__WHAT IS NEEDED__
Rewrite the text read from every one of the records below as a JSON list of strings, giving each line its own string and dropping blank lines. Leave the pictures out of your answer.

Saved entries
[Start of section]

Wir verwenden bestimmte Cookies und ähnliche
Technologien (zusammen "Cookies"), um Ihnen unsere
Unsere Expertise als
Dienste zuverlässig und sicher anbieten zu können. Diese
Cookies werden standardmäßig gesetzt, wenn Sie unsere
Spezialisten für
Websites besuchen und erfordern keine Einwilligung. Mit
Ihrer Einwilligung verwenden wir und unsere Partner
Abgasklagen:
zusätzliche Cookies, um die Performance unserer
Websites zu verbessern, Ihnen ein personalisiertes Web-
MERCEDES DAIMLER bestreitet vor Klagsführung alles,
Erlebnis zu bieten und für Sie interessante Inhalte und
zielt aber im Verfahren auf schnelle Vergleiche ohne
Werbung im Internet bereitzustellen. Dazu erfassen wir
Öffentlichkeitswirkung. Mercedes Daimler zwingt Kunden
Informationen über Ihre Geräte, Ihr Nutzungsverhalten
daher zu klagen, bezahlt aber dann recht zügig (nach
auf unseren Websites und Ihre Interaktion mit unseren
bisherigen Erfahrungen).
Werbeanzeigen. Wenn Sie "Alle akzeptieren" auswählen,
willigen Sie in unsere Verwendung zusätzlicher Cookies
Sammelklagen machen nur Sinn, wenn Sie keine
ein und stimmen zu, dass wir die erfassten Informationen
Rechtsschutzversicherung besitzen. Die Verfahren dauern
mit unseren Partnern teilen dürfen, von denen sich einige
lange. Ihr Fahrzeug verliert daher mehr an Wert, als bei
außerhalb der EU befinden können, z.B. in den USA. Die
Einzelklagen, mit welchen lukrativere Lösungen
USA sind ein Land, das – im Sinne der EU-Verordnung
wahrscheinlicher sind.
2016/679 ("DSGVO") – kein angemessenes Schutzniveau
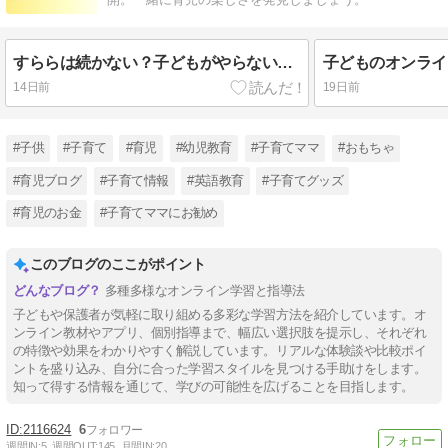
すららは続かない？子どもがやらない原因と無理なく続けるための対策
14日前
19日前
#子供
#子育て
#育児
#幼児教育
#子育てママ
#おもちゃ
#育児ブログ
#子育て情報
#英語教育
#子育てグッズ
#育児のお金
#子育てママにお勧め
このブログのここがポイント
多種多様なオンライン学習と指導法
子どもや保護者が気軽に取り組める多彩な学習方法を紹介しています。オ
ンライン教材やアプリ、個別指導まで、幅広い選択肢を提示し、それぞれ
の特徴や効果をわかりやすく解説しています。リアルな体験談や比較ポイ
ントを盛り込み、自分に合った学習スタイルを見つける手助けをします。
知って得する情報を通じて、学びの可能性を広げることを目指します。
2116624
6
週間IN:
5
週間OUT:
145
月間IN:
20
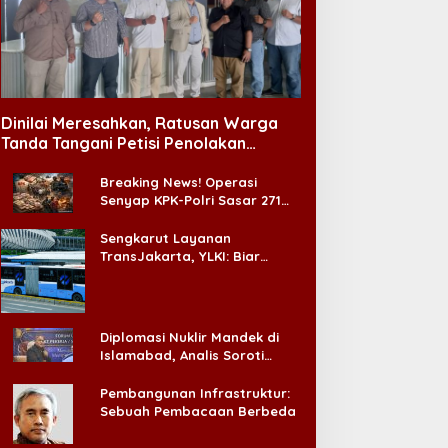
Dinilai Meresahkan, Ratusan Warga
Tanda Tangani Petisi Penolakan
Tempat Hiburan Malam di CitraLand
Breaking News! Operasi
Senyap KPK-Polri Sasar 271
Pabrik di Madura dan Akan
Ada ‘Badai Pemeriksaan’
Sengkarut Layanan
TransJakarta, YLKI: Biar
Cepat, Adakan Forum Dialog
Konsumen!
Diplomasi Nuklir Mandek di
Islamabad, Analis Soroti
Standar Ganda Washington
Pembangunan Infrastruktur:
Sebuah Pembacaan Berbeda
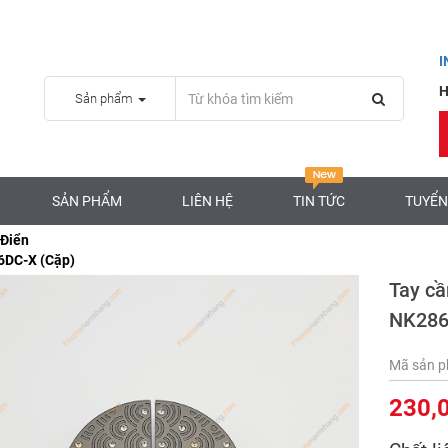
H
Sản phẩm
SẢN PHẨM
LIÊN HỆ
TIN TỨC
TUYỂN
 Điển
6DC-X (Cặp)
Tay cầ
NK286
Mã sản 
230,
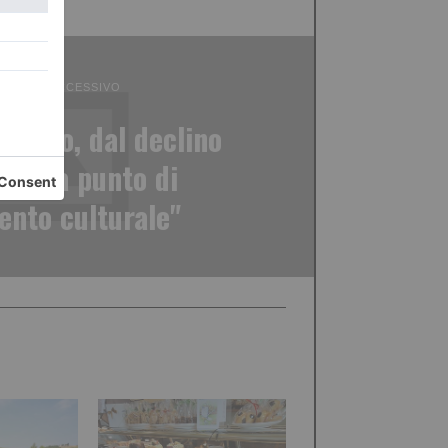
ICOLO SUCCESSIVO
Torino, dal declino
iale a punto di
ento culturale"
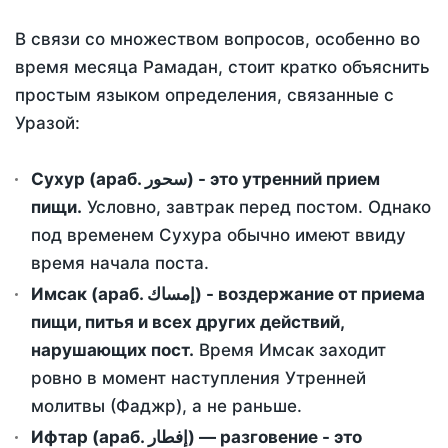
В связи со множеством вопросов, особенно во
время месяца Рамадан, стоит кратко объяснить
простым языком определения, связанные с
Уразой:
Сухур (араб. سحور) - это утренний прием
пищи.
Условно, завтрак перед постом. Однако
под временем Сухура обычно имеют ввиду
время начала поста.
Имсак (араб. إمساك) - воздержание от приема
пищи, питья и всех других действий,
нарушающих пост.
Время Имсак заходит
ровно в момент наступления Утренней
молитвы (Фаджр), а не раньше.
Ифтар (араб. إفطار) — разговение - это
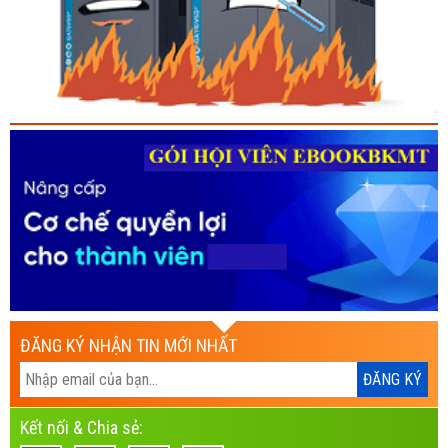
ĐĂNG KÝ NHẬN TIN MỚI NHẤT
Kết nối & Chia sẻ:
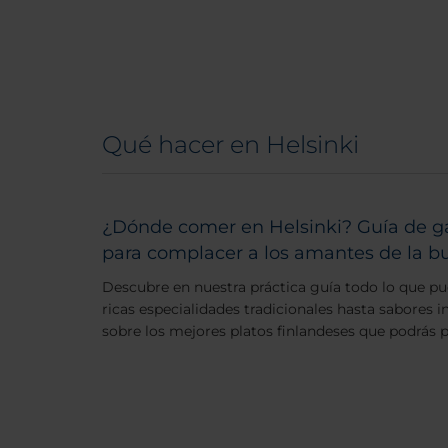
Qué hacer en Helsinki
¿Dónde comer en Helsinki? Guía de g
para complacer a los amantes de la 
Descubre en nuestra práctica guía todo lo que pu
ricas especialidades tradicionales hasta sabores 
sobre los mejores platos finlandeses que podrás p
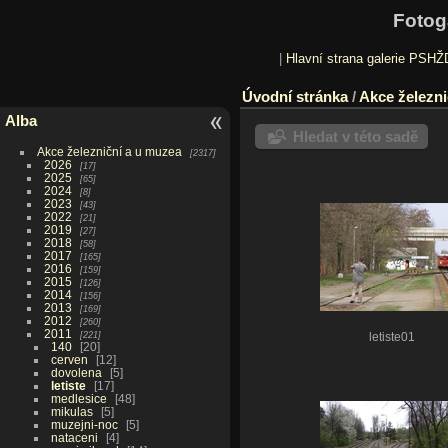
Fotog
|
Hlavní strana galerie PSHŽ
Úvodní stránka
/
Akce železni
Alba
Hledat v této sadě
Akce železniční a u muzea
2317
2026
17
2025
65
2024
8
2023
43
2022
21
2019
27
2018
58
2017
165
2016
159
2015
126
2014
156
2013
169
2012
260
2011
221
letiste01
140
20
cerven
12
dovolena
5
letiste
17
medlesice
48
mikulas
5
muzejni-noc
5
nataceni
4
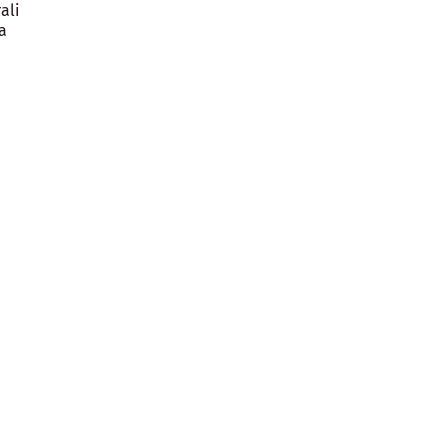
ali
a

[End of section]

__RESPONSE AREA__
[
  "Wir verwenden bestimmte Cookies und ähnliche",
  "Technologien (zusammen \"Cookies\"), um Ihnen unsere",
  "Unsere Expertise als",
  "Dienste zuverlässig und sicher anbieten zu können. Diese",
  "Cookies werden standardmäßig gesetzt, wenn Sie unsere",
  "Spezialisten für",
  "Websites besuchen und erfordern keine Einwilligung. Mit",
  "Ihrer Einwilligung verwenden wir und unsere Partner",
  "Abgasklagen:",
  "zusätzliche Cookies, um die Performance unserer",
  "Websites zu verbessern, Ihnen ein personalisiertes Web-",
  "MERCEDES DAIMLER bestreitet vor Klagsführung alles,",
  "Erlebnis zu bieten und für Sie interessante Inhalte und",
  "zielt aber im Verfahren auf schnelle Vergleiche ohne",
  "Werbung im Internet bereitzustellen. Dazu erfassen wir",
  "Öffentlichkeitswirkung. Mercedes Daimler zwingt Kunden",
  "Informationen über Ihre Geräte, Ihr Nutzungsverhalten",
  "daher zu klagen, bezahlt aber dann recht zügig (nach",
  "auf unseren Websites und Ihre Interaktion mit unseren",
  "bisherigen Erfahrungen).",
  "Werbeanzeigen. Wenn Sie \"Alle akzeptieren\" auswählen,",
  "willigen Sie in unsere Verwendung zusätzlicher Cookies",
  "Sammelklagen machen nur Sinn, wenn Sie keine",
  "ein und stimmen zu, dass wir die erfassten Informationen",
  "Rechtsschutzversicherung besitzen. Die Verfahren dauern",
  "mit unseren Partnern teilen dürfen, von denen sich einige",
  "lange. Ihr Fahrzeug verliert daher mehr an Wert, als bei",
  "außerhalb der EU befinden können, z.B. in den USA. Die",
  "Einzelklagen, mit welchen lukrativere Lösungen",
  "USA sind ein Land, das – im Sinne der EU-Verordnung",
  "wahrscheinlicher sind.",
  "2016/679 (\"DSGVO\") – kein angemessenes Schutzniveau",
  "すららは続かない？子どもがやらない原因と無理なく続けるための対策",
  "14日前",
  "19日前",
  "#子供",
  "#子育て",
  "#育児",
  "#幼児教育",
  "#子育てママ",
  "#おもちゃ",
  "#育児ブログ",
  "#子育て情報",
  "#英語教育",
  "#子育てグッズ",
  "#育児のお金",
  "#子育てママにお勧め",
  "このブログのここがポイント",
  "多種多様なオンライン学習と指導法",
  "子どもや保護者が気軽に取り組める多彩な学習方法を紹介しています。オ",
  "ンライン教材やアプリ、個別指導まで、幅広い選択肢を提示し、それぞれ",
  "の特徴や効果をわかりやすく解説しています。リアルな体験談や比較ポイ",
  "ントを盛り込み、自分に合った学習スタイルを見つける手助けをします。",
  "知って得する情報を通じて、学びの可能性を広げることを目指します。",
  "2116624",
  "6",
  "週間IN:",
  "5",
  "週間OUT:",
  "145",
  "月間IN:",
  "20",
  "Dinilai Meresahkan, Ratusan Warga",
  "Tanda Tangani Petisi Penolakan",
  "Tempat Hiburan Malam di CitraLand",
  "Breaking News! Operasi",
  "Senyap KPK-Polri Sasar 271",
  "Pabrik di Madura dan Akan",
  "Ada ‘Badai Pemeriksaan’",
  "Sengkarut Layanan",
  "TransJakarta, YLKI: Biar",
  "Cepat, Adakan Forum Dialog",
  "Konsumen!",
  "Diplomasi Nuklir Mandek di",
  "Islamabad, Analis Soroti",
  "Standar Ganda Washington",
  "Pembangunan Infrastruktur:",
  "Sebuah Pembacaan Berbeda",
  "H",
  "Sản phẩm",
  "SẢN PHẨM",
  "LIÊN HỆ",
  "TIN TỨC",
  "TUYỂN",
  " Điển",
  "6DC-X (Cặp)",
  "Tay cầ",
  "NK286",
  "Mã sản ",
  "230,",
  "ICOLO SUCCESSIVO",
  "Torino, dal declino",
  "iale a punto di",
  "ento culturale\"",
  "В связи со множеством вопросов, особенно во",
  "время месяца Рамадан, стоит кратко объяснить",
  "простым языком определения, связанные с",
  "Уразой:",
  "Сухур (араб. سحور) - это утренний прием",
  "пищи.",
  "Условно, завтрак перед постом. Однако",
  "под временем Сухура обычно имеют ввиду",
  "время начала поста.",
  "Имсак (араб. إمساك) - воздержание от приема",
  "пищи, питья и всех других действий,",
  "нарушающих пост.",
  "Время Имсак заходит",
  "ровно в момент наступления Утренней",
  "молитвы (Фаджр), а не раньше.",
  "Ифтар (араб. إفطار) — разговение - это",
  "ĐĂNG KÝ NHẬN TIN MỚI NHẤT",
  "Kết nối & Chia sẻ:",
  "Qué hacer en Helsinki",
  "¿Dónde comer en Helsinki? Guía de g",
  "para complacer a los amantes de la ",
  "Descubre en nuestra práctica guía todo lo que pu",
  "ricas especialidades tradicionales hasta sabores ",
  "sobre los mejores platos finlandeses que podrás p",
  "Fotog",
  "|",
  "Hlavní strana galerie PSHŽ",
  "Úvodní stránka",
  "/",
  "Akce železni",
  "Alba",
  "Hledat v této sadě",
  "Akce železniční a u muzea",
  "2317",
  "2026",
  "17",
  "2025",
  "65",
  "2024",
  "8",
  "2023",
  "43",
  "2022",
  "21",
  "2019",
  "27",
  "2018",
  "58",
  "2017",
  "165",
  "2016",
  "159",
  "2015",
  "126",
  "2014",
  "156",
  "2013",
  "169",
  "2012",
  "260",
  "2011",
  "221",
  "letiste01",
  "140",
  "20",
  "cerven",
  "12",
  "dovolena",
  "5",
  "letiste",
  "17",
  "medlesice",
  "48",
  "mikulas",
  "5",
  "muzejni-noc",
  "5",
  "nataceni",
  "4",
  "ali",
  "a"
]